#### [Data to process]
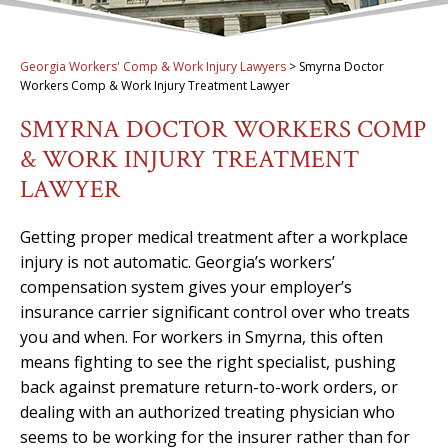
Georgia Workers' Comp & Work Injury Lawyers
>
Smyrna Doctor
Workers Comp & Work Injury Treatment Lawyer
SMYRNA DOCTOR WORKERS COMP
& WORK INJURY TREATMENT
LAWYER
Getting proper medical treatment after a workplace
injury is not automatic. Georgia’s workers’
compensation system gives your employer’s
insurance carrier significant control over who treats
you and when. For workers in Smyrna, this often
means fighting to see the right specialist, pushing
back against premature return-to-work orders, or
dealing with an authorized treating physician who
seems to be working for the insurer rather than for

---

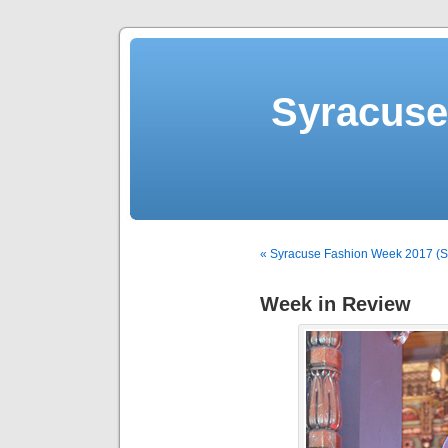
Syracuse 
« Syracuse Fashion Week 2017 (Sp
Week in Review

#### [Problem to work on]
The answer is the lines above between the line holding "Georgia Workers' Comp & Work Injury Lawyers" and the line holding "seems to be", inclusive, each written out exactly, and no others.

#### [Answer area]
Georgia Workers' Comp & Work Injury Lawyers
>
Smyrna Doctor
Workers Comp & Work Injury Treatment Lawyer
SMYRNA DOCTOR WORKERS COMP
& WORK INJURY TREATMENT
LAWYER
Getting proper medical treatment after a workplace
injury is not automatic. Georgia’s workers’
compensation system gives your employer’s
insurance carrier significant control over who treats
you and when. For workers in Smyrna, this often
means fighting to see the right specialist, pushing
back against premature return-to-work orders, or
dealing with an authorized treating physician who
seems to be working for the insurer rather than for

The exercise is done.